Background: Toxicity of the local anesthetic bupivacaine (BV) has been a matter of debate across medical fields. Numerous in vitro studies demonstrate considerable toxicity of BV on various cell types. Purpose: This study addresses the question of how tendon tissue responds to BV in vivo and in vitro. Study Design: Controlled laboratory study. Methods: In vitro studies on cultured rat Achilles tendon–derived cells were performed with cell viability assays and cleaved caspase 3 immunocytochemistry.

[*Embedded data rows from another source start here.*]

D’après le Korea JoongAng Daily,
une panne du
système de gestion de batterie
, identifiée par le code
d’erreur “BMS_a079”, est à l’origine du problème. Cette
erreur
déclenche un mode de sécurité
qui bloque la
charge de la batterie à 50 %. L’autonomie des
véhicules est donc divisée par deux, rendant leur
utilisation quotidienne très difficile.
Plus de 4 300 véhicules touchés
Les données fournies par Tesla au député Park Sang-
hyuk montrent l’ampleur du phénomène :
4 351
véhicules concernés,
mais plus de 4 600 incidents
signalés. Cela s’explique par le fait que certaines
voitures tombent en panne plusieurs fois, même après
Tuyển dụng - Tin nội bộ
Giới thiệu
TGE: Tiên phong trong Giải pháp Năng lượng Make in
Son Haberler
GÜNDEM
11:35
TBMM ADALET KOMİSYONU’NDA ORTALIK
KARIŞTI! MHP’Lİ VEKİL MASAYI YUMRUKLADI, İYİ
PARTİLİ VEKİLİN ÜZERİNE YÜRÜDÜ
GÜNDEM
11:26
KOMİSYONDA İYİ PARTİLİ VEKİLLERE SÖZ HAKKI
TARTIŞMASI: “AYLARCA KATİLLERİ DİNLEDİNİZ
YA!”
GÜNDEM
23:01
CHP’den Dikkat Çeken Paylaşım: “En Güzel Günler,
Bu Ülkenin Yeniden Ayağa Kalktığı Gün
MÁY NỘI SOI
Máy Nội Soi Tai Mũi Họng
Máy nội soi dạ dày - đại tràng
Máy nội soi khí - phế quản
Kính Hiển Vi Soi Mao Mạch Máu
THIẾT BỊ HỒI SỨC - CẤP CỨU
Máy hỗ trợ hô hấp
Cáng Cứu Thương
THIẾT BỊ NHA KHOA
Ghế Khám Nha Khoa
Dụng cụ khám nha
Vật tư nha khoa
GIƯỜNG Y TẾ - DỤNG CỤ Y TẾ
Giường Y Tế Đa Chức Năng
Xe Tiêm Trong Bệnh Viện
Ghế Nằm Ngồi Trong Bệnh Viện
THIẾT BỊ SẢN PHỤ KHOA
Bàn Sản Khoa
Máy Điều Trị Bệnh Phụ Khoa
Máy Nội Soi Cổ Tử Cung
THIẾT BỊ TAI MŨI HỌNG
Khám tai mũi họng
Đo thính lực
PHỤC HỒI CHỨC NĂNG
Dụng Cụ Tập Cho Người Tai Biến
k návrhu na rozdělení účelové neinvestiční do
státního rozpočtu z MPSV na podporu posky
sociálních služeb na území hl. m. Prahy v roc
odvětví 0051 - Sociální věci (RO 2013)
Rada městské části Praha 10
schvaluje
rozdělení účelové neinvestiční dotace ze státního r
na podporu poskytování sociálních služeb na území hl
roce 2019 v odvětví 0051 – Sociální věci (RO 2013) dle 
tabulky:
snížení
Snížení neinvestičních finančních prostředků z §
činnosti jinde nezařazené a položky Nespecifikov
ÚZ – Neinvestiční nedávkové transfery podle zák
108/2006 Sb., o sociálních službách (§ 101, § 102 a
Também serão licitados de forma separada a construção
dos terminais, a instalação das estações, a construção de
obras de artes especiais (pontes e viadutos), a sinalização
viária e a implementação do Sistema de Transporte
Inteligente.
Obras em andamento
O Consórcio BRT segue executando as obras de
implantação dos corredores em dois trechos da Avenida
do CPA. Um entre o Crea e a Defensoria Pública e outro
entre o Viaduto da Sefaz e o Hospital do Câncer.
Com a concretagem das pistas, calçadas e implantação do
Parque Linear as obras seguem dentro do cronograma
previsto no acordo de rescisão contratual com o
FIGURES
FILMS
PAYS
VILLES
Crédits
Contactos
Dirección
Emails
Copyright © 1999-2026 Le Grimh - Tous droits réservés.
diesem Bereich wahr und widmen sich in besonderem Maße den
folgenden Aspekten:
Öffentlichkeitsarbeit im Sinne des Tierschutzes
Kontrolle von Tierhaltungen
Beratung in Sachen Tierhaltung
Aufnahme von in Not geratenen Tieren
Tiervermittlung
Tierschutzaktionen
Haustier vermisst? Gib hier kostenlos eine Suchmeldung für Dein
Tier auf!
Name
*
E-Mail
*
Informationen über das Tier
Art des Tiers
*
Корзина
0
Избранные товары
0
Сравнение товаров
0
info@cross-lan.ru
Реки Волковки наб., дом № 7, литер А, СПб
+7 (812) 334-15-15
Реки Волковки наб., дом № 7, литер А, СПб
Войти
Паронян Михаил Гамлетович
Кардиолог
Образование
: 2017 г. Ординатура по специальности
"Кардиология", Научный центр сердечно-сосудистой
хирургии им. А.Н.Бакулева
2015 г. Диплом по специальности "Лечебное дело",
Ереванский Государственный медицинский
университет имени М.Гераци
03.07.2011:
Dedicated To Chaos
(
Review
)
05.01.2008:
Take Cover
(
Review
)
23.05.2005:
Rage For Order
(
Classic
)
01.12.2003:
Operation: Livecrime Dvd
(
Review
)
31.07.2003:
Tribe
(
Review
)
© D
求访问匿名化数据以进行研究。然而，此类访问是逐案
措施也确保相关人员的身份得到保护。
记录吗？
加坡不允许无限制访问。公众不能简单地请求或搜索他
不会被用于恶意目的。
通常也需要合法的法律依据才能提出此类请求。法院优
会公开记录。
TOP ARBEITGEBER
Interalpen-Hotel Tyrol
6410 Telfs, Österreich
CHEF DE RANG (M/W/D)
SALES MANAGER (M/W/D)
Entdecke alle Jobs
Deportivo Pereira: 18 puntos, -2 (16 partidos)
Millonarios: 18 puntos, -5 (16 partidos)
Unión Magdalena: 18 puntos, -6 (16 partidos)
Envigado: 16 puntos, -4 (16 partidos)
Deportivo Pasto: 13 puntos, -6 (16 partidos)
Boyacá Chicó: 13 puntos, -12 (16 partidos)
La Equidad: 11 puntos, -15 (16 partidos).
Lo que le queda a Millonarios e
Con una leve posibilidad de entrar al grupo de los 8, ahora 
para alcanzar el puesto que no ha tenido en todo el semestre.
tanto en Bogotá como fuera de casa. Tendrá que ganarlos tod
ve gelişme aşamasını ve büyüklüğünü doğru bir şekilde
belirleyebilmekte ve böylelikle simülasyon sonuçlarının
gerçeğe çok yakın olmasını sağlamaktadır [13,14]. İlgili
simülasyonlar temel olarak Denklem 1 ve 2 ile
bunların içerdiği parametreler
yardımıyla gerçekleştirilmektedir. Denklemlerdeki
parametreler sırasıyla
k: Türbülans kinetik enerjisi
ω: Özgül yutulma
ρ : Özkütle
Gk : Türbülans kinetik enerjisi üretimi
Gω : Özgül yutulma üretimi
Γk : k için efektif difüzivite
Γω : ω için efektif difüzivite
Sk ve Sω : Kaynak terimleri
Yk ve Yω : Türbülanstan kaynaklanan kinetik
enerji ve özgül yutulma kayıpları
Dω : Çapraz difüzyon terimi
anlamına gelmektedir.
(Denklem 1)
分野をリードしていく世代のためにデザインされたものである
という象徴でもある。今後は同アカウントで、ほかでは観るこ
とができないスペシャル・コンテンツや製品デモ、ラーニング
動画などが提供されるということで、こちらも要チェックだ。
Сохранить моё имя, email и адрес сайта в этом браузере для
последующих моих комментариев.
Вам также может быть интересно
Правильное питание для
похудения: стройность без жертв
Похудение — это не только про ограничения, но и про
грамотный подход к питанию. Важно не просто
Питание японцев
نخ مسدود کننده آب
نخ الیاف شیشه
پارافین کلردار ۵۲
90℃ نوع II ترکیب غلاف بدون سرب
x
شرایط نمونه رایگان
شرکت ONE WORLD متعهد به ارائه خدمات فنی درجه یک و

Quantitative reverse transcription–polymerase chain reaction, Western blotting, gelatin zymography, and a biomechanical testing routine were applied on rat Achilles tendons at 1 and 4 weeks after a single unilateral peritendinous injection of 0.5% BV. The BV-mediated cell death in tendons was estimated with terminal deoxynucleotidyl transferase dUTP nick end labeling (TUNEL) staining and immunohistochemical detection of cleaved caspase 3. Results: Treatment of rat tendon–derived cells with 0.5% bupivacaine for 10 minutes had detrimental effects on cell viability, which can be reduced by N-acetyl-L-cysteine or reduction of extracellular calcium. In vivo, single peritendinous injections of BV caused apoptosis in endotenon cells and an increase of pro–matrix metalloproteinase-9 after 6 hours. The collagen ratio shifted toward collagen type III after 6 hours and 2 days; scleraxis messenger RNA (mRNA) expression was reduced by 87%. Maximum tensile load was reduced by 17.6% after 1 week. Conclusion: Bupivacaine exerts a severe, reactive oxygen species–mediated effect on tendon cell viability in vitro in a time- and dose-dependent manner, depending on extracellular calcium concentration. Culture conditions need to be taken into account when in vitro data are translated into the in vivo situation. In vivo, administration of BV elicits a marked but temporary functional damage. Clinical Relevance: Local anesthetics cause short-term alterations in rat tendons, which, if occurring in humans to a similar extent, may be relevant regarding decreased biomechanical properties and increased vulnerability to tendon overload or injury.